#### Task prompt
Write every line of the rows below into a JSON list of strings, one string per line, and leave out any blank lines.

#### Supplied data
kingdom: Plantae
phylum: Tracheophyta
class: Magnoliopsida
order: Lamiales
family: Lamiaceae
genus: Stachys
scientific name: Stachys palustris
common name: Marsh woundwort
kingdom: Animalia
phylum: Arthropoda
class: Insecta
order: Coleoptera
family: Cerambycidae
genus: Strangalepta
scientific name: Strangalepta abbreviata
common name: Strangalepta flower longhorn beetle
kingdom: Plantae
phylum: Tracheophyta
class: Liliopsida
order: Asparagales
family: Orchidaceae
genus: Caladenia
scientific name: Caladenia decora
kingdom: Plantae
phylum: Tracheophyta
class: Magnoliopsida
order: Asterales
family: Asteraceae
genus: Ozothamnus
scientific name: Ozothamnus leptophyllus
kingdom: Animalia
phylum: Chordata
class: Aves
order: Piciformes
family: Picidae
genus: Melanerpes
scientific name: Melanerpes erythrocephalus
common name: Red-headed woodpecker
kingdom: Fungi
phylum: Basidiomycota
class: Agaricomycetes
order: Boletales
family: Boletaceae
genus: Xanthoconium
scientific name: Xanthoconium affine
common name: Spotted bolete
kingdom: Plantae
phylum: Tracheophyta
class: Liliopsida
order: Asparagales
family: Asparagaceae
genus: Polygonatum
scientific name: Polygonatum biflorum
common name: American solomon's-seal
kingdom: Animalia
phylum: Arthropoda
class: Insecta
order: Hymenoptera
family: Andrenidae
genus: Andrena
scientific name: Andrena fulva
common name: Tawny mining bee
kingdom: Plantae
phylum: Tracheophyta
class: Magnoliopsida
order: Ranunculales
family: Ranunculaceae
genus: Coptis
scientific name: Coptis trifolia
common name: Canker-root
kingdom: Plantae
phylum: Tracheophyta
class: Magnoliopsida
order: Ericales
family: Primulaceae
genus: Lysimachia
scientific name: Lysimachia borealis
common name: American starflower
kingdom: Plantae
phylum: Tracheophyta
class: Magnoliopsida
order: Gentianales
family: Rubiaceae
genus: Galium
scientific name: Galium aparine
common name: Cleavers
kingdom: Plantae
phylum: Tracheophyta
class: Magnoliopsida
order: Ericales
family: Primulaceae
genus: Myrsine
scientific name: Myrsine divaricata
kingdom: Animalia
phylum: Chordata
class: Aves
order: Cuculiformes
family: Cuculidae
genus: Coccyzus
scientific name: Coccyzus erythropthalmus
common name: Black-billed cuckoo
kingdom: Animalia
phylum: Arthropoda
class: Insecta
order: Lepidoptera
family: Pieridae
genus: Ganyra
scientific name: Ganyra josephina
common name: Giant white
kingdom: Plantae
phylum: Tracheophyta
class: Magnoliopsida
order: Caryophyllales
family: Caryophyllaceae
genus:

#### Written solution
[
  "kingdom: Plantae",
  "phylum: Tracheophyta",
  "class: Magnoliopsida",
  "order: Lamiales",
  "family: Lamiaceae",
  "genus: Stachys",
  "scientific name: Stachys palustris",
  "common name: Marsh woundwort",
  "kingdom: Animalia",
  "phylum: Arthropoda",
  "class: Insecta",
  "order: Coleoptera",
  "family: Cerambycidae",
  "genus: Strangalepta",
  "scientific name: Strangalepta abbreviata",
  "common name: Strangalepta flower longhorn beetle",
  "kingdom: Plantae",
  "phylum: Tracheophyta",
  "class: Liliopsida",
  "order: Asparagales",
  "family: Orchidaceae",
  "genus: Caladenia",
  "scientific name: Caladenia decora",
  "kingdom: Plantae",
  "phylum: Tracheophyta",
  "class: Magnoliopsida",
  "order: Asterales",
  "family: Asteraceae",
  "genus: Ozothamnus",
  "scientific name: Ozothamnus leptophyllus",
  "kingdom: Animalia",
  "phylum: Chordata",
  "class: Aves",
  "order: Piciformes",
  "family: Picidae",
  "genus: Melanerpes",
  "scientific name: Melanerpes erythrocephalus",
  "common name: Red-headed woodpecker",
  "kingdom: Fungi",
  "phylum: Basidiomycota",
  "class: Agaricomycetes",
  "order: Boletales",
  "family: Boletaceae",
  "genus: Xanthoconium",
  "scientific name: Xanthoconium affine",
  "common name: Spotted bolete",
  "kingdom: Plantae",
  "phylum: Tracheophyta",
  "class: Liliopsida",
  "order: Asparagales",
  "family: Asparagaceae",
  "genus: Polygonatum",
  "scientific name: Polygonatum biflorum",
  "common name: American solomon's-seal",
  "kingdom: Animalia",
  "phylum: Arthropoda",
  "class: Insecta",
  "order: Hymenoptera",
  "family: Andrenidae",
  "genus: Andrena",
  "scientific name: Andrena fulva",
  "common name: Tawny mining bee",
  "kingdom: Plantae",
  "phylum: Tracheophyta",
  "class: Magnoliopsida",
  "order: Ranunculales",
  "family: Ranunculaceae",
  "genus: Coptis",
  "scientific name: Coptis trifolia",
  "common name: Canker-root",
  "kingdom: Plantae",
  "phylum: Tracheophyta",
  "class: Magnoliopsida",
  "order: Ericales",
  "family: Primulaceae",
  "genus: Lysimachia",
  "scientific name: Lysimachia borealis",
  "common name: American starflower",
  "kingdom: Plantae",
  "phylum: Tracheophyta",
  "class: Magnoliopsida",
  "order: Gentianales",
  "family: Rubiaceae",
  "genus: Galium",
  "scientific name: Galium aparine",
  "common name: Cleavers",
  "kingdom: Plantae",
  "phylum: Tracheophyta",
  "class: Magnoliopsida",
  "order: Ericales",
  "family: Primulaceae",
  "genus: Myrsine",
  "scientific name: Myrsine divaricata",
  "kingdom: Animalia",
  "phylum: Chordata",
  "class: Aves",
  "order: Cuculiformes",
  "family: Cuculidae",
  "genus: Coccyzus",
  "scientific name: Coccyzus erythropthalmus",
  "common name: Black-billed cuckoo",
  "kingdom: Animalia",
  "phylum: Arthropoda",
  "class: Insecta",
  "order: Lepidoptera",
  "family: Pieridae",
  "genus: Ganyra",
  "scientific name: Ganyra josephina",
  "common name: Giant white",
  "kingdom: Plantae",
  "phylum: Tracheophyta",
  "class: Magnoliopsida",
  "order: Caryophyllales",
  "family: Caryophyllaceae",
  "genus:"
]